GE’s Localization in Oil & Gas Fuels Economic Growth in MENA, Turkey
The oil and gas industry is always a sector in flux, given the cyclical nature of supply and demand. But the steep drop in oil prices that began in 2014 and the limited recovery in prices we see today is speeding development of deeper structural changes involving localization and digitization.
Localization is transforming how producers and oil services companies are operating around the world. Increasingly, value-add is generated in the same country where the hydrocarbon resource is based.
For its part, digitization is bringing to the oil and gas industry the power of the Industrial Internet – which represents how large and complex equipment and systems are being connected with sensors, data analytics and software. In this way, operators are gaining a whole new level of insight into plants and systems that help them make decisions that can improve production and lower costs.
GE broadly, and GE Oil & Gas in particular, have evolved in tune with – and even ahead of – these changes.
For example, in digitization, GE is transforming itself into a digital industrial company. Not only does it intend to be a top 10 global software developer by 2020, but it also has developed Predix, the world’s first cloud-based operating system for industry. GE Oil & Gas and its customers are already leveraging the power of the Industrial Internet to reduce downtime and optimize performance.
In this region, the first example of such an implementation is a GE Oil & Gas Digital solution that represents a collaboration between GE and Saudi Aramco. The project will see a GE Asset Performance Management solution reside on Saudi Aramco’s business network for the Aramco Jazan Complex Integrated Manufacturing Operations Management System (IMOMS).
A second major structural change alongside digitization that is helping address today’s industry challenges is localization. GE has been an early proponent of localization, realizing the win-win benefits it brings to both GE and the local markets it serves. As GE’s business has become increasingly international – today more than 70% of revenue comes from outside the United States, compared with just 20% in 1982 – it makes increasing commercial sense to locate more of its manufacturing, training and repair operations in those markets.
This opens up business opportunities for GE and helps the company more quickly and efficiently serve its customers. In addition, localization brings benefits to the local economies through technology transfer, working to raise manufacturing standards across the local supply chain, and creating new, higher-skilled jobs for local workers.
In the oil and gas industry, localization also involves GE supporting the development of downstream, value-adding industries such as petrochemicals and refining.

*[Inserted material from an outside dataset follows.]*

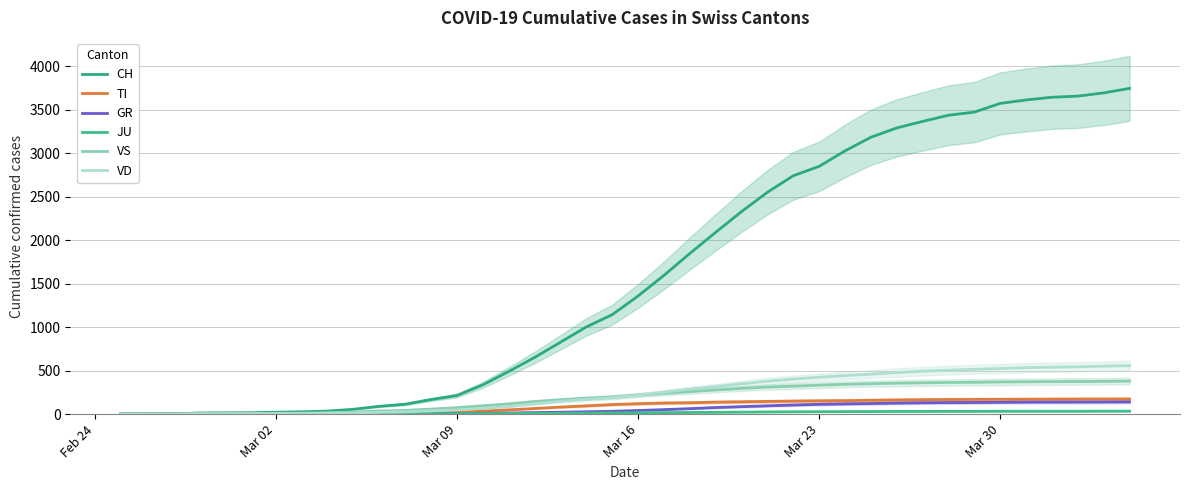

Which series has the largest range (max minus min)?

CH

GE Oil & Gas has been deepening its localization and in-country value programs in the region for decades, such that now, across the Middle East, North Africa and Turkey region (MENAT), there are more than 1,800 GE Oil & Gas employees and more than 20 GE Oil & Gas facilities.
Just a few examples of these facilities include the GE Oil & Gas Measurement Solutions Calibration Lab in the CERT Technology Park in Abu Dhabi; the GE Oil & Gas Manufacturing Facility in Dammam; the GE Saudi Technology & Innovation Center in the Dhahran Techno-Valley that will develop software solutions in a range of sectors, including oil and gas; and two joint ventures with Al Shaheen Energy Services, a Qatar Petroleum company, covering pipeline solutions, and repair and maintenance services for GE oil & gas equipment.
“Localization and in-country value creation are a natural development of globalization and generate benefits to companies and economies,” said Rami Qasem, President & CEO of GE Oil & Gas, MENAT. “At GE, we are committed to working in partnership with our customers to provide the technology, equipment and solutions that can help the oil and gas industry, and the broader economy, across the entire Middle East, North Africa and Turkey region to grow and prosper.”
Other localization examples include the North Rumaila Basra Facility in Iraq, which provides oil and gas field testing, repair and refurbishment services, as well as training; and the ALGESCO Repair Shop in Algeria, which repairs and maintains a wide range of GE equipment, including oil and gas field equipment.
In addition to developing maintenance, repair and manufacturing facilities in the region, GE has launched several partnerships to support local human capital development and industrial deepening. Although not specifically focused on the oil and gas sector, these programs are building capabilities in the region that are helping build the oil and gas industry.
For example, GE is partnering in an SME & youth entrepreneurship program with the Saudi Aramco Entrepreneurship Center (Wa’ed) to engage local SMEs in domestic manufacturing and services.
In partnership with Saudi Aramco and Tata Consultancy Services, GE opened the All-Women Business Process & IT Services Center in Riyadh, that will grow to employ 3,000 women providing advanced business services to GE and other local and international companies.
GE Oil & Gas will present many of its technologies and digital solutions at the Middle East Oil & Gas Show and Conference in Bahrain, which opens today. At the event, GE executives will participate in panel discussions addressing the transformation of the industry, the power of digital, and the importance of localization in fueling a sustainable oil and gas sector for the region.
The GE booth will host 19 TechTalks open to keen learners, showcasing the latest in efficiency-driven technologies across the upstream, midstream, and downstream sectors.